That, and the sensitivity of that device would likely be sacrificed to keep the price low, she said.

Nutritional tracking is something that’s been missing from the array of wrist-worn health trackers, and the automation of it is an enticing proposition. But as Jayakumar told Gigaom, the company has not made public its early research or tested the spectrometry technology broadly. I emailed the AIRO team asking whether they planned to publish research but did not receive a response at time of publishing.

What’s even more surprising is that AIRO is now selling the device for $159 through pre-order, even though it has no working prototype or app (Jayakumar told All Things D that the company expects to have a working device by December and a commercial product by next fall).

While I certainly won’t be buying one (at least yet), I give the co-founders, three young University of Waterloo alumni, credit for thinking of a different approach.

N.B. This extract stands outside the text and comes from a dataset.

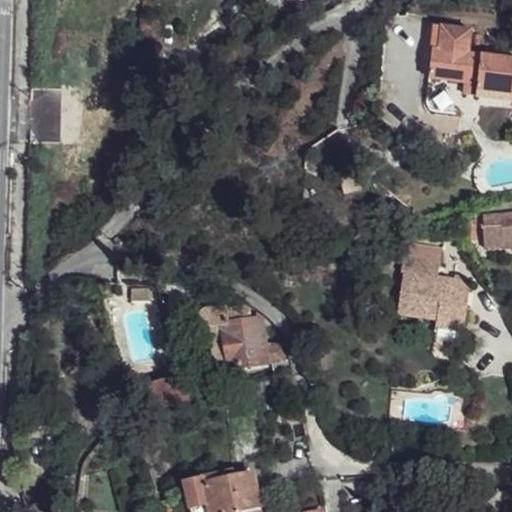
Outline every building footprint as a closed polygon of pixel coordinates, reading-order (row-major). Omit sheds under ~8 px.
[(441,34),(435,33),(433,55),(438,56),(441,34)] [(473,37),(441,34),(438,56),(433,55),(429,86),(478,92),(478,97),(511,100),(511,65),(470,60),(473,37)] [(511,100),(478,97),(477,105),(511,108),(511,100)] [(501,241),(511,241),(511,210),(501,210),(501,216),(483,217),(483,238),(501,238),(501,241)] [(443,255),(410,254),(410,266),(406,266),(405,284),(408,284),(407,324),(446,325),(474,326),(475,283),(442,282),(436,282),(436,269),(442,270),(443,255)] [(149,296),(132,297),(131,307),(150,307),(149,296)] [(256,367),(269,364),(268,359),(264,337),(261,319),(251,321),(249,312),(244,308),(231,310),(228,315),(229,324),(221,326),(229,371),(251,368),(256,367)] [(229,324),(228,315),(227,310),(204,314),(202,316),(198,323),(199,329),(203,334),(210,336),(209,328),(221,326),(229,324)] [(216,373),(229,371),(221,326),(209,328),(210,336),(212,344),(211,345),(214,358),(216,373)] [(278,358),(287,356),(279,334),(275,335),(274,335),(277,358),(278,358)] [(274,335),(264,337),(268,359),(277,358),(274,335)] [(278,358),(281,372),(291,369),(287,356),(278,358)] [(177,409),(185,407),(176,381),(138,394),(148,421),(177,409)] [(54,431),(56,398),(38,397),(34,431),(54,431)] [(253,511),(261,510),(252,474),(236,478),(210,485),(209,479),(185,484),(191,511),(253,511)]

The concept of using heart rate to calculate exertion and caloric burn, rather than steps and weight, is appealing if the technology works right. As is the addition of stress monitoring and a smartphone app that sends alerts with specific exercises or recommendations. The device also has LARK-like functionalities that use circadian rhythm to track sleep cycles and offer advice, according to AIRO.

Interesting idea, but definitely not ready for primetime or commercial sales. If the company needs that pre-sale money, I wonder why it didn’t take the crowdfunding approach instead, as so many of its digital health counterparts have?